With mobile and social, a brand can lose the battle for public opinion in two minutes rather than the two hours you read about in crisis management textbooks. Carnival Cruises is the latest case study proving this.
93 percent of time spent on social networking in United States is on Facebook. I read that a day after seeing a headline proclaiming the impending doom of Facebook.
Yet to drive revenue despite 125 million downloads, Bump has added mobile to PC sharing.
If your mobile stats are as old as your feature phone, you stand little chance to succeed.
Verizon now rates apps by how much data, battery life they consume. This is useful and should be duplicated.
Only 18 percent of iPad users check email more than 10 times a day, according to eMarketer. It’s secondary access for most.
Dish says it bought Blockbuster to open wireless stores. In my neighborhood, it is vacant. And that's common.
Headline: The iPad Business Is Collapsing. My reaction? And by 2014, more will walk around with nine toes on each foot.
50 percent of mobile users will be "addressable" this year: Forrester.
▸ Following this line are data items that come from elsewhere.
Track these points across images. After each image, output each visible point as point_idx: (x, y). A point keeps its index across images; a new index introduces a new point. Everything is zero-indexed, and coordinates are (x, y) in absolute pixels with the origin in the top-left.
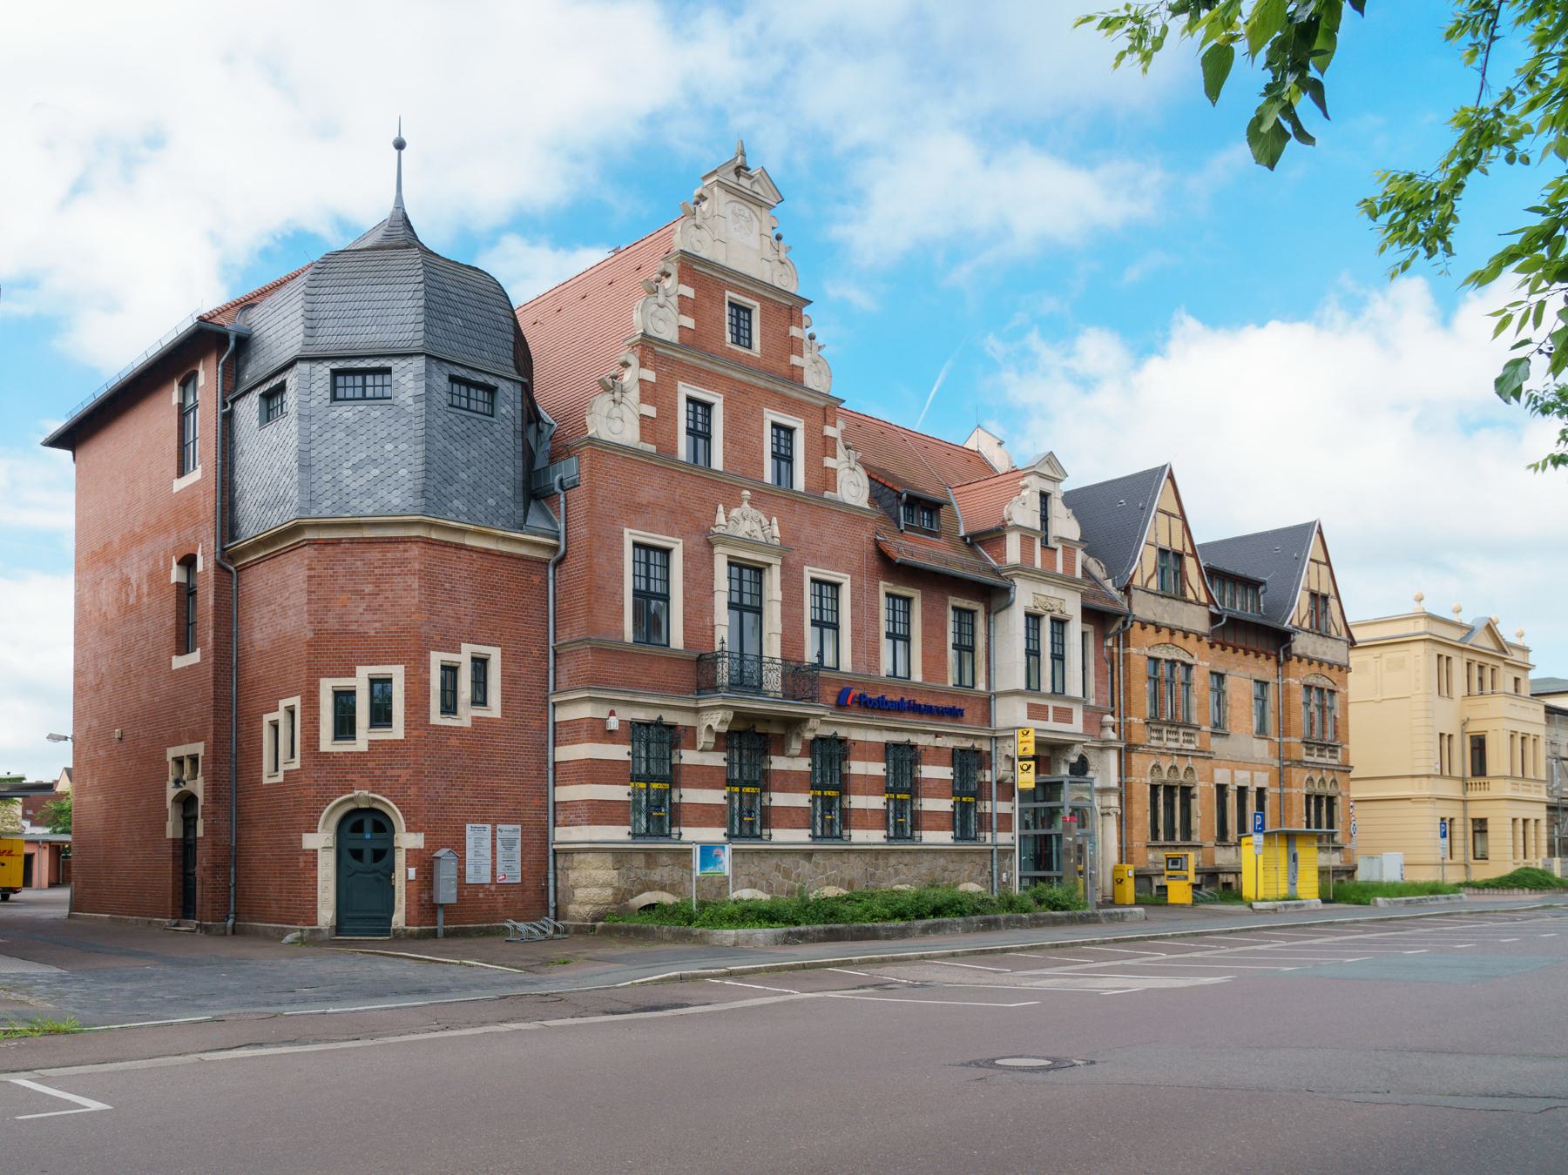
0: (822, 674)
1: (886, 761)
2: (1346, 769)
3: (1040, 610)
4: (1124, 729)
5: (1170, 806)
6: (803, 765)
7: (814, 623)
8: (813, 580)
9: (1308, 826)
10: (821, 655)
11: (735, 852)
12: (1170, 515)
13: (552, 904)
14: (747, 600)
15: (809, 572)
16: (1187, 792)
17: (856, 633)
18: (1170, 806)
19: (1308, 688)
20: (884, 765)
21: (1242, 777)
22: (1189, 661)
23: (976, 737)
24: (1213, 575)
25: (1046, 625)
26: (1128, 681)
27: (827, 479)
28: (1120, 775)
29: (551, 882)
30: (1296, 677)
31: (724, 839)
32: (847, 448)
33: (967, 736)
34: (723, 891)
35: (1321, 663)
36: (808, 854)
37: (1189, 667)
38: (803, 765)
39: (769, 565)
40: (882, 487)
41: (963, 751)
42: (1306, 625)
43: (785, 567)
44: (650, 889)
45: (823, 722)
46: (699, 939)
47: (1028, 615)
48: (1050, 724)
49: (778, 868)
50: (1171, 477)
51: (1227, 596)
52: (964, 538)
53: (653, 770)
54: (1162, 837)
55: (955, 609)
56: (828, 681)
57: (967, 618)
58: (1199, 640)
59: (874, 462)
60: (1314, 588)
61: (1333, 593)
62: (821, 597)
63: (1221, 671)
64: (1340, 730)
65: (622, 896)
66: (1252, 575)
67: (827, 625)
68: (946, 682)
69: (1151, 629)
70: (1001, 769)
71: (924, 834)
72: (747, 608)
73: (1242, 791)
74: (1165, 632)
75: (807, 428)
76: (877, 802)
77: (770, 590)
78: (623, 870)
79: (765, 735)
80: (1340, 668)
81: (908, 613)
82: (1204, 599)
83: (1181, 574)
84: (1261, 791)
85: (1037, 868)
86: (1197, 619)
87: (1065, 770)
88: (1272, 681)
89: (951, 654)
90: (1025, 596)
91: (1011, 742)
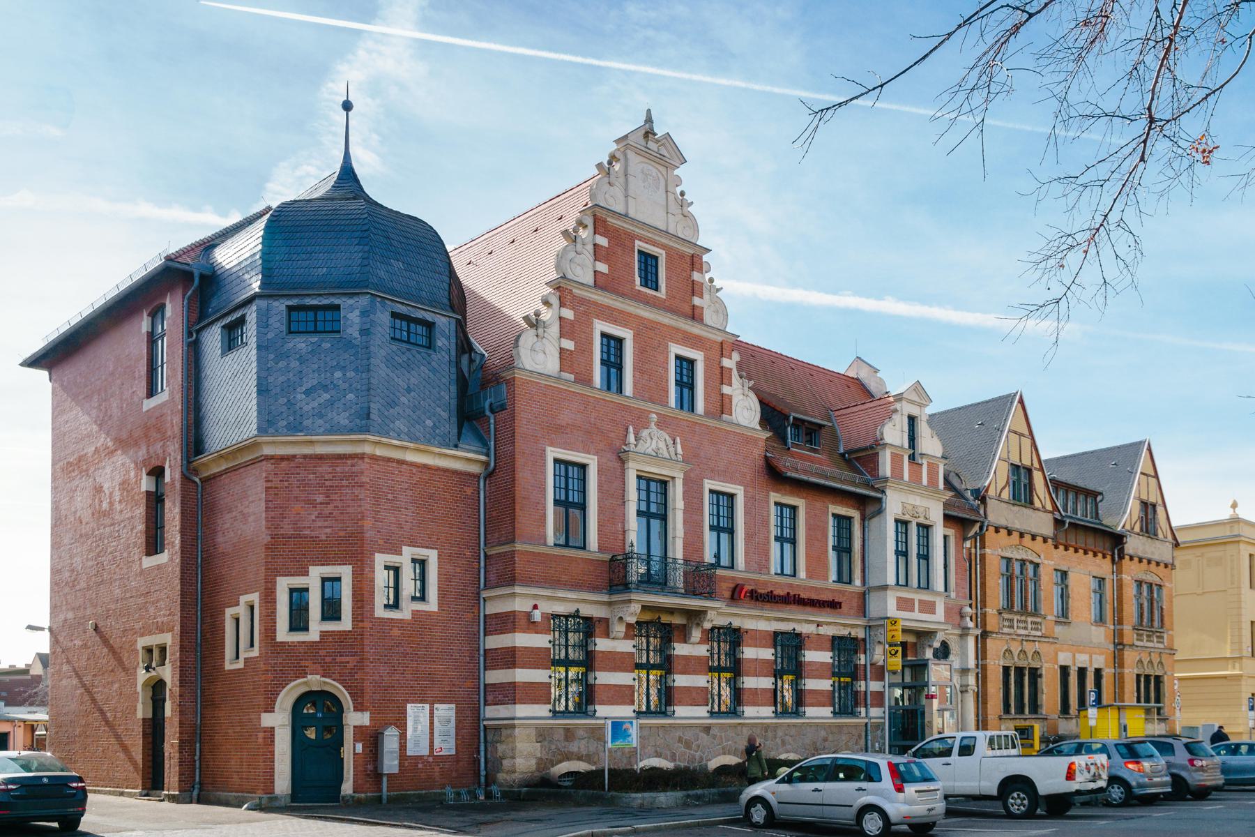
0: (719, 572)
1: (775, 647)
2: (1172, 651)
3: (907, 518)
4: (982, 620)
5: (1020, 684)
6: (702, 650)
7: (712, 528)
8: (712, 491)
9: (1139, 701)
10: (717, 556)
11: (641, 727)
12: (1021, 435)
13: (483, 773)
14: (653, 509)
15: (709, 484)
16: (1035, 674)
17: (749, 537)
18: (1020, 684)
19: (1140, 583)
20: (831, 654)
21: (1082, 660)
22: (1037, 560)
23: (853, 626)
24: (1057, 486)
25: (913, 529)
26: (983, 577)
27: (722, 406)
28: (977, 658)
29: (482, 753)
30: (1128, 574)
31: (634, 715)
32: (741, 377)
33: (845, 625)
34: (633, 760)
35: (1149, 562)
36: (707, 729)
37: (1037, 566)
38: (702, 650)
39: (673, 478)
40: (772, 416)
41: (841, 638)
42: (1137, 529)
43: (686, 481)
44: (568, 759)
45: (719, 614)
46: (611, 802)
47: (897, 521)
48: (916, 615)
49: (680, 740)
50: (1021, 402)
51: (1070, 504)
52: (843, 455)
53: (571, 656)
54: (1013, 711)
55: (834, 515)
56: (724, 578)
57: (844, 523)
58: (1045, 541)
59: (766, 388)
60: (1144, 497)
61: (1160, 502)
62: (718, 505)
63: (1065, 569)
64: (1166, 619)
65: (544, 764)
66: (1091, 486)
67: (724, 528)
68: (826, 579)
69: (1003, 532)
70: (878, 655)
71: (807, 709)
72: (656, 513)
73: (1082, 672)
74: (1016, 535)
75: (707, 359)
76: (825, 685)
77: (674, 500)
78: (546, 743)
79: (670, 625)
80: (1166, 566)
81: (794, 519)
82: (1049, 507)
83: (1030, 487)
84: (1098, 672)
85: (905, 739)
86: (1043, 524)
87: (929, 654)
88: (1109, 577)
89: (832, 556)
90: (895, 503)
91: (881, 630)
Why aren't more brands creating opt-in programs?
Primary mobile users on Twitter are 63 percent more likely to click on links than those who mostly access via PC.
Also, those who access Twitter primarily on mobile are 86 percent more likely to be active on Twitter several times a day.
Headline: Is mobile video the new TV commercial. Me: no.
10,000 Home Depot employees are switching from BlackBerry to iPhone for productivity, improved customer service. This follows Lowe's’ playbook.
Does the word beta give Apple more forgiveness in Siri shortcomings? And how long can a beta phase last?